Hard science deals with the physical world.
Soft science deals with behaviors and the actions of people.
Industrial Engineers will work with efficiencies and the like and might be considered soft. But someone designing structural supports based material properties, shape of beams, moment connections and the like is definitely in a hard science. It does not mean difficulty; hard means the physical world.

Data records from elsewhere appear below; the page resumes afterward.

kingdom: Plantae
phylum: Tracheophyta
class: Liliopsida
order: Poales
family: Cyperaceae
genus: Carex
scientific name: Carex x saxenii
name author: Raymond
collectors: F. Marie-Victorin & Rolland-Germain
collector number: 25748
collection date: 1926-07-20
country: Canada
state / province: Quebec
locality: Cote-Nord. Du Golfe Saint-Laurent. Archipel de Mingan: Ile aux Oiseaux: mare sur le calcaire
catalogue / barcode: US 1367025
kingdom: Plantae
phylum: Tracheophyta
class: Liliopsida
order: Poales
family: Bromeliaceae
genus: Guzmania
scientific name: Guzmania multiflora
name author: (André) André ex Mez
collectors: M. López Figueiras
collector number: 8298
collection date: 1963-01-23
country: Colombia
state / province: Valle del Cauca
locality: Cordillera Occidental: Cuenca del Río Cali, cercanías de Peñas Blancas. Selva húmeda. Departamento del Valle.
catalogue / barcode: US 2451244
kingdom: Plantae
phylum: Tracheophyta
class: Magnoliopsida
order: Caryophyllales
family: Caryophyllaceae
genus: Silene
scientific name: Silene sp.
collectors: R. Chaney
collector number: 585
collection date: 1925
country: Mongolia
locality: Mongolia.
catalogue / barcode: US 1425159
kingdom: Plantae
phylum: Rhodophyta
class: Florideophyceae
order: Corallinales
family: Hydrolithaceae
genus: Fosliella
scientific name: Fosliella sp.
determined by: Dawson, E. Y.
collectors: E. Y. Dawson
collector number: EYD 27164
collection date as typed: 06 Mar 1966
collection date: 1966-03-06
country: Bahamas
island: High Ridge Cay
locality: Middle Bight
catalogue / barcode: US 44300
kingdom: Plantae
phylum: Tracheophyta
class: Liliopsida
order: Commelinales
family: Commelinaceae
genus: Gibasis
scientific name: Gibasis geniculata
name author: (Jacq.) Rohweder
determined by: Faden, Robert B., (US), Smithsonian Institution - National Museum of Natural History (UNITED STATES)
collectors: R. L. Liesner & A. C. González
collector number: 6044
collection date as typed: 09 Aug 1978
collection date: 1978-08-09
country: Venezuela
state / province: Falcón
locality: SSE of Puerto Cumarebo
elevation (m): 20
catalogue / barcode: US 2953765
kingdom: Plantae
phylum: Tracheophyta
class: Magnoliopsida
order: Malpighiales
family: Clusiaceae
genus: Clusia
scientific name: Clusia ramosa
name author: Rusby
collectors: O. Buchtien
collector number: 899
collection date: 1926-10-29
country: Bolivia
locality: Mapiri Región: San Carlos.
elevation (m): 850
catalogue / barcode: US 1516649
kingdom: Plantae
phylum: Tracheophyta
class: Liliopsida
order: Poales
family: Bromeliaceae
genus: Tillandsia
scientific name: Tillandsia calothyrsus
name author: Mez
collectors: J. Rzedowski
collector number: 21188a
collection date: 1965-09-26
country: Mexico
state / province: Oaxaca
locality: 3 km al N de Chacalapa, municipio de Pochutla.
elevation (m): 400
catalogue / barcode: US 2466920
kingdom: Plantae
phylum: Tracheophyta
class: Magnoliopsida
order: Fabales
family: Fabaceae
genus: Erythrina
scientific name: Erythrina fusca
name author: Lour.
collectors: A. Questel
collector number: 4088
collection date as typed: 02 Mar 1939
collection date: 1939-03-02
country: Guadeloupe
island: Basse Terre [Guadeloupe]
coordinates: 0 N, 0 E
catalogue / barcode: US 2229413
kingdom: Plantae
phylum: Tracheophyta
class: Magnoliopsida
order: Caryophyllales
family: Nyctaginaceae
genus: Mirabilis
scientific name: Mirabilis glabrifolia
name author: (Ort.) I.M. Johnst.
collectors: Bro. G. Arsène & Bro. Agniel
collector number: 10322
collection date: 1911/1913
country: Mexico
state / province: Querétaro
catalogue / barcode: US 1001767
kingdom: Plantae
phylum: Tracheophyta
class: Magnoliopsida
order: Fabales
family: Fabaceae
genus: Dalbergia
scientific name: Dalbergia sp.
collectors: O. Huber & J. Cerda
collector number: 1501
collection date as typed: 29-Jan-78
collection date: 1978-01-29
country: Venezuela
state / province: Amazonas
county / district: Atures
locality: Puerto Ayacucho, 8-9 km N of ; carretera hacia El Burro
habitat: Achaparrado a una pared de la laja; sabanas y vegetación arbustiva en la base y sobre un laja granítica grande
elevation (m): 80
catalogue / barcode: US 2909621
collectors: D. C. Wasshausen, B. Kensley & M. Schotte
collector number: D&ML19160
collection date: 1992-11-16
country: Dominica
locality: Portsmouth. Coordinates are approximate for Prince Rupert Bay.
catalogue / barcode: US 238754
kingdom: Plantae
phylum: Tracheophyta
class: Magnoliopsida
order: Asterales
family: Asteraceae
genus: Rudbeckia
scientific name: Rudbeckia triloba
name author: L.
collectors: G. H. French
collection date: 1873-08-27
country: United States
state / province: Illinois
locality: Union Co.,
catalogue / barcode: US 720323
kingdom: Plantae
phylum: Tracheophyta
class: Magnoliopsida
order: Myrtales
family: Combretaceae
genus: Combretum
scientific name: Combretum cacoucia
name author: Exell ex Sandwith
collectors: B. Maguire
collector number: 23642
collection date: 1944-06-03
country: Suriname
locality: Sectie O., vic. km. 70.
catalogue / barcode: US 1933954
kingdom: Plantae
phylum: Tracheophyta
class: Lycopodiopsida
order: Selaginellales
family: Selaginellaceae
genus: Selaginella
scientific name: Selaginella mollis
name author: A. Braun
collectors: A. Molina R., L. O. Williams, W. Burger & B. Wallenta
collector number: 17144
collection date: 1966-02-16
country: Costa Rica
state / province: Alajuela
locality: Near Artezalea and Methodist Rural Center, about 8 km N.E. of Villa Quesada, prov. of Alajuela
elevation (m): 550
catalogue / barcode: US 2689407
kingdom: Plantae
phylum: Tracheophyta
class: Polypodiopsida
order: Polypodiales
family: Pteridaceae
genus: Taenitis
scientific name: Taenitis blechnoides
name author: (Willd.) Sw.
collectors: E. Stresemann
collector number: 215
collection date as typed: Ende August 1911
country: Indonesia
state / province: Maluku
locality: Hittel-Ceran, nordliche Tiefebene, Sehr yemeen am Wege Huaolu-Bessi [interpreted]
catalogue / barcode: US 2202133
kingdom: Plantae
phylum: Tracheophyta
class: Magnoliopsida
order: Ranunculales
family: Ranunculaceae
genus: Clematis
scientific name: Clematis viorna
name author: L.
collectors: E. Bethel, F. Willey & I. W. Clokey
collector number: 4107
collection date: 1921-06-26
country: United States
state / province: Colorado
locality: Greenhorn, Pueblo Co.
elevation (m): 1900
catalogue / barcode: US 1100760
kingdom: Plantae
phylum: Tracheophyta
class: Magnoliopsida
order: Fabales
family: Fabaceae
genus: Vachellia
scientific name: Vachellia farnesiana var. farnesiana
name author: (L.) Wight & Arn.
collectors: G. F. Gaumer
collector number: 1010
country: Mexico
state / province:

Sorry, but scientists and engineers are completely different career paths. The schools are different. The coursework is different. The certification is different. The job skills are different. The job experience is different. You are talking about similarities of the fundamental undergraduate education, which is not the same as a terminal professional degree or certificate.
A person can take a variety of undergraduate science and math courses, and yet go into the profession of medicine or journalism or business or law. None of these professions would be the same as being a professional scientist. Likewise being an engineer is a different profession than being a scientist. Furthermore, hard scientists are a very specific subset of all scientists.